Onyx: fault tolerant data processing for Clojure

  • This looks very interesting. I'm doing some log file processing in Apache Spark in Clojure. Spark is written in Scala, but has a Java API, which is wrapped by Flambo. It looks and feels entirely Clojure.

    The semantics look very similar indeed. Does anyone have a comparison between Onyx and Spark?

  • Hi folks! I'm Michael Drogalis - the primary author. I'm happy to answer any questions.

  • Checkout the original video introducing Onyx: http://youtu.be/vG47Gui3hYE

  • If this interests you, then you should also check out the post where Michael Drogalis first introduced this:

    http://michaeldrogalis.tumblr.com/post/98143185776/onyx-dist...

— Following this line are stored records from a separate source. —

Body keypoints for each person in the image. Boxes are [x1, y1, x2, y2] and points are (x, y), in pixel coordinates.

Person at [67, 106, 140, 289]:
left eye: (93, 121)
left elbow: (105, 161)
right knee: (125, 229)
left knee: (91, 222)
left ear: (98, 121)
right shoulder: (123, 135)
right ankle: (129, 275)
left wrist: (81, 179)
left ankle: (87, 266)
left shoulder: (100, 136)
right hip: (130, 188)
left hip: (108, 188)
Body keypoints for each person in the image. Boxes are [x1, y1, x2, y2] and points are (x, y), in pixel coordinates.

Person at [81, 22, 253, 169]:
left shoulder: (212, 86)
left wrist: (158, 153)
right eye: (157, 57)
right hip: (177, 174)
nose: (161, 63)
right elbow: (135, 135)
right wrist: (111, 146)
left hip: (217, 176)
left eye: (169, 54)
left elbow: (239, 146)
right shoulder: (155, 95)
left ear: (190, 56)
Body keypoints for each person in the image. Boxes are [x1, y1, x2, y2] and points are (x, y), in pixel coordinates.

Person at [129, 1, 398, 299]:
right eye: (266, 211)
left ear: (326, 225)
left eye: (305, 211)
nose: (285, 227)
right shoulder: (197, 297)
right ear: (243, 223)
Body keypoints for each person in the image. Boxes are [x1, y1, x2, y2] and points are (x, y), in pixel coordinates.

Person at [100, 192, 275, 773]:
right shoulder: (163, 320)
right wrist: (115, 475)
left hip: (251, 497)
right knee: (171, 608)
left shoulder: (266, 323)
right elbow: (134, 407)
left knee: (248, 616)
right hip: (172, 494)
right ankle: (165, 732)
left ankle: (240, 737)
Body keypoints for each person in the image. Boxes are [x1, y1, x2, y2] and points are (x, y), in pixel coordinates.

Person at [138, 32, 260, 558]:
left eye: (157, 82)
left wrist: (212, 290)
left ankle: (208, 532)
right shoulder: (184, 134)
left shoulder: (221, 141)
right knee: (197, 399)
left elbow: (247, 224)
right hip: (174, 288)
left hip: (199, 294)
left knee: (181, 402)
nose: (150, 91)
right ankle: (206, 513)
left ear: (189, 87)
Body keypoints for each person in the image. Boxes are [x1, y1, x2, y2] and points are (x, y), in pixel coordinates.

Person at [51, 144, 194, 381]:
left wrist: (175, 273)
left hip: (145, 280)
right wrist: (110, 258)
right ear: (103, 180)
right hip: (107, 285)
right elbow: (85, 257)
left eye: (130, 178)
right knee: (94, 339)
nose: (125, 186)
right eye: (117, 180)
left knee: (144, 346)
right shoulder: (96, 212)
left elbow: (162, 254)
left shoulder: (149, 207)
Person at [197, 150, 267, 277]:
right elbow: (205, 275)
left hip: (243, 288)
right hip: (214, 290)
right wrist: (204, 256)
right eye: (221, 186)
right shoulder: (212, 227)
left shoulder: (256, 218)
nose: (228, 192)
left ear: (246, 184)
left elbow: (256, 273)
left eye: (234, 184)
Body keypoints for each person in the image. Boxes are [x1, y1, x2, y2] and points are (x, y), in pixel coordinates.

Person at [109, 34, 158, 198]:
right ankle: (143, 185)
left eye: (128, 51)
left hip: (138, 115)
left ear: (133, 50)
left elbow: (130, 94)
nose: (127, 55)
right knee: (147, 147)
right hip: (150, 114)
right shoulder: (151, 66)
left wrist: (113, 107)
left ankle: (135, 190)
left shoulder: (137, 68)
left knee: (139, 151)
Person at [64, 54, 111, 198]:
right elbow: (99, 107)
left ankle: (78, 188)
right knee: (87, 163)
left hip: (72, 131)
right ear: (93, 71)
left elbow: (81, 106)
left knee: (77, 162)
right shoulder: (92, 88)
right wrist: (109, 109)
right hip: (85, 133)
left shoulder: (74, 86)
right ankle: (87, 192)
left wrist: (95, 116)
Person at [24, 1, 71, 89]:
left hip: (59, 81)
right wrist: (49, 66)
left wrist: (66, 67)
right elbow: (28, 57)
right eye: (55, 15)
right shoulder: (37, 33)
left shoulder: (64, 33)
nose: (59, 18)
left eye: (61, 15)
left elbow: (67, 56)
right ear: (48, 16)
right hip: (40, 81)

  • Re: Onyx's architecture. I would wonder about performance when keeping a shared log in ZooKeeper. Why not use something like Kafka -- it is designed for high-volume, immutable logging. ZK works best for less-frequently changing configuration, such as node connection information or snapshotting. I could be wrong. I'd like to hear your thoughts and experience.

  • Looks superficially simmilar to https://github.com/aphyr/tesser anyone know both and can give a comparison?

    From a brief examination tesser looks a lot simpler (probably because of encoding most of the folding using various monoids). Does onyx have a similar abstraction model that I missed?